▶ [The task]: Using the records below, transcribe word for word the stretch from the line that contains "- Loss Function" through the line that contains "- Neural Network Architecture", both end lines included, and nothing else.

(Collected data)
- - - - -

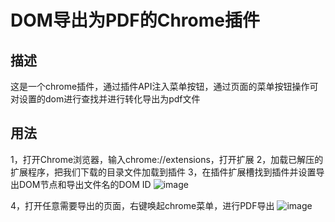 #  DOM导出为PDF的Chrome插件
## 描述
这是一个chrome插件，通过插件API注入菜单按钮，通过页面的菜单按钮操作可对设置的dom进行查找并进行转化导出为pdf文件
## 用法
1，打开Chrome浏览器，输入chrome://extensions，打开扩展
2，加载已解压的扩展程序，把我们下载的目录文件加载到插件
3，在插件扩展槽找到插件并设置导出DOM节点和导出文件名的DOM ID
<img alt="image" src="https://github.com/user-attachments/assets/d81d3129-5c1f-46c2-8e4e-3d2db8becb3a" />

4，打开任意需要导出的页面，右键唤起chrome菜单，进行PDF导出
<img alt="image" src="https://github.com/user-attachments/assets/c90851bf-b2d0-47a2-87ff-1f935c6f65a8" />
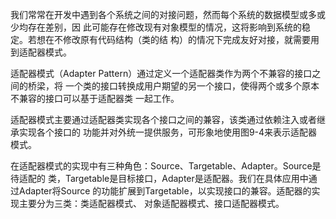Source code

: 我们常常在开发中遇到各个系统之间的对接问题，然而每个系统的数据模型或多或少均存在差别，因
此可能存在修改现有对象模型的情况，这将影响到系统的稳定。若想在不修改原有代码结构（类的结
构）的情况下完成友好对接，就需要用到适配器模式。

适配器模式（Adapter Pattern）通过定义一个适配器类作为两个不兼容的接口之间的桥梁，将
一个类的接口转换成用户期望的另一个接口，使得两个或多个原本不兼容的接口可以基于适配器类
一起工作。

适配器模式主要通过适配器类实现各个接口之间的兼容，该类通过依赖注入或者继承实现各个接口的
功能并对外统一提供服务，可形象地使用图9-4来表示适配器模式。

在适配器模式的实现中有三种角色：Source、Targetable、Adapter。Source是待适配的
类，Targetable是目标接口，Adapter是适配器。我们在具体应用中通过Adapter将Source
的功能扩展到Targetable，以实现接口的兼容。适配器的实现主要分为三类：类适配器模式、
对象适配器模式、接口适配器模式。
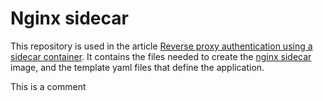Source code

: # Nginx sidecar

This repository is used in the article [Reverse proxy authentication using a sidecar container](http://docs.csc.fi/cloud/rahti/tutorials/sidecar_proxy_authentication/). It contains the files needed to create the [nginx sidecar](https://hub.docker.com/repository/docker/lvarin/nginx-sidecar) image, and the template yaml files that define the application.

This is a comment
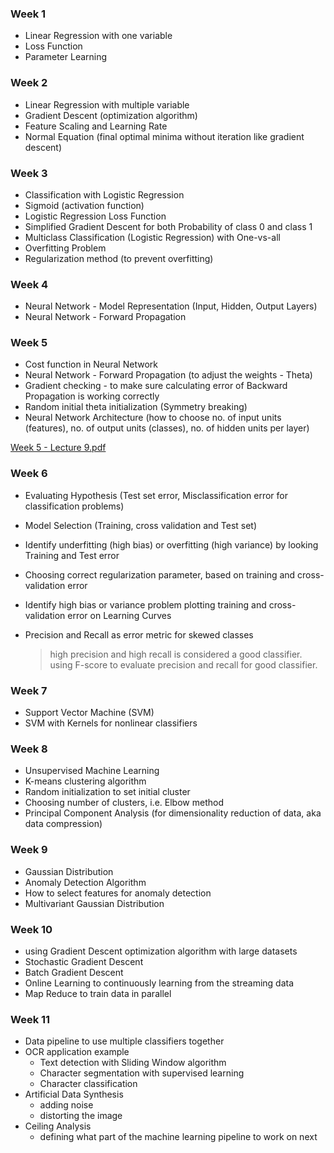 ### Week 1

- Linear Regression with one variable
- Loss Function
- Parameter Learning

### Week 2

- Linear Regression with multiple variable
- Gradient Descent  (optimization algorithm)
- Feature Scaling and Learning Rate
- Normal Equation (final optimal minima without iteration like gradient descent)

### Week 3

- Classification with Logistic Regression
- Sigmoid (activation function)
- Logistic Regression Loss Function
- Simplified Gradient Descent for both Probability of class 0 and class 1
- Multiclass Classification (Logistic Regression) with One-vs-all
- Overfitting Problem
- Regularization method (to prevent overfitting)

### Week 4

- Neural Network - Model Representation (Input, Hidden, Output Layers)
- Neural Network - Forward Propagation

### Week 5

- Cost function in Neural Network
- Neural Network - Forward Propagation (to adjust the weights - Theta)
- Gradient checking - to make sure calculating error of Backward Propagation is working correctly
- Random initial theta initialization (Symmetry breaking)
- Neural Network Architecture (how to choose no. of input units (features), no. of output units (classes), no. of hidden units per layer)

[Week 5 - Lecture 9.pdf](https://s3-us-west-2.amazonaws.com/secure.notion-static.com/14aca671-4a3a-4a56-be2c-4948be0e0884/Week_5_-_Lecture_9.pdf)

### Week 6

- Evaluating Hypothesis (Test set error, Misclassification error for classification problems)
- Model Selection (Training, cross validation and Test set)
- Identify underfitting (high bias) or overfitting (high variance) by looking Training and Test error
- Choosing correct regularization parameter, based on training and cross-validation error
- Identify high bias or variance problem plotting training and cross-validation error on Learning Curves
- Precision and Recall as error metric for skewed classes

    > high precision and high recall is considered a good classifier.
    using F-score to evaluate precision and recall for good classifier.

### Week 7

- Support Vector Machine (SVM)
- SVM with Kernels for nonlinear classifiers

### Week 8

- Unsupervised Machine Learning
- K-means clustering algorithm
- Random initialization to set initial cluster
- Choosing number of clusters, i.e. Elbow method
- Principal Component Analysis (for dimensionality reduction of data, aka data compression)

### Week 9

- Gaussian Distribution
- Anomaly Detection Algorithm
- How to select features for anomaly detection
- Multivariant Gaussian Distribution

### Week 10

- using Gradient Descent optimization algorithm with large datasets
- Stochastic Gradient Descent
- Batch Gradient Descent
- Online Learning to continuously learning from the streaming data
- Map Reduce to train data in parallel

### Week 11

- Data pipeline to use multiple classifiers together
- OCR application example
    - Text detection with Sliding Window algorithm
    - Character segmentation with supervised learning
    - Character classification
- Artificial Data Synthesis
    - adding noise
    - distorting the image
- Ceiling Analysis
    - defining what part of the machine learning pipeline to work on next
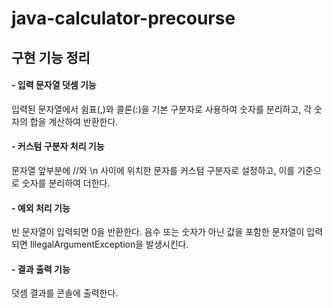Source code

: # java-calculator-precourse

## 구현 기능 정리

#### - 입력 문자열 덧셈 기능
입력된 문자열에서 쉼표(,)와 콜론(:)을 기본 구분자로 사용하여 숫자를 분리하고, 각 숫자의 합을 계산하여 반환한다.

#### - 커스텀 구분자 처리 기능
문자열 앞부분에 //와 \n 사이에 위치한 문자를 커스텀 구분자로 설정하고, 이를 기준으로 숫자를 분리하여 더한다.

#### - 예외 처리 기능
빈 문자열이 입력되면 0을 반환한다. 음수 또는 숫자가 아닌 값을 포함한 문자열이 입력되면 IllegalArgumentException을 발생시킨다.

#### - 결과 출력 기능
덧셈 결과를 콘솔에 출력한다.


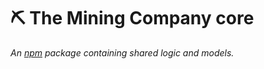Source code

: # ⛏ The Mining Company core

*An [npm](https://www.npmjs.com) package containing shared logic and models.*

- - - - -

▶ [Result]:
- Loss Function
- Parameter Learning

### Week 2

- Linear Regression with multiple variable
- Gradient Descent  (optimization algorithm)
- Feature Scaling and Learning Rate
- Normal Equation (final optimal minima without iteration like gradient descent)

### Week 3

- Classification with Logistic Regression
- Sigmoid (activation function)
- Logistic Regression Loss Function
- Simplified Gradient Descent for both Probability of class 0 and class 1
- Multiclass Classification (Logistic Regression) with One-vs-all
- Overfitting Problem
- Regularization method (to prevent overfitting)

### Week 4

- Neural Network - Model Representation (Input, Hidden, Output Layers)
- Neural Network - Forward Propagation

### Week 5

- Cost function in Neural Network
- Neural Network - Forward Propagation (to adjust the weights - Theta)
- Gradient checking - to make sure calculating error of Backward Propagation is working correctly
- Random initial theta initialization (Symmetry breaking)
- Neural Network Architecture (how to choose no. of input units (features), no. of output units (classes), no. of hidden units per layer)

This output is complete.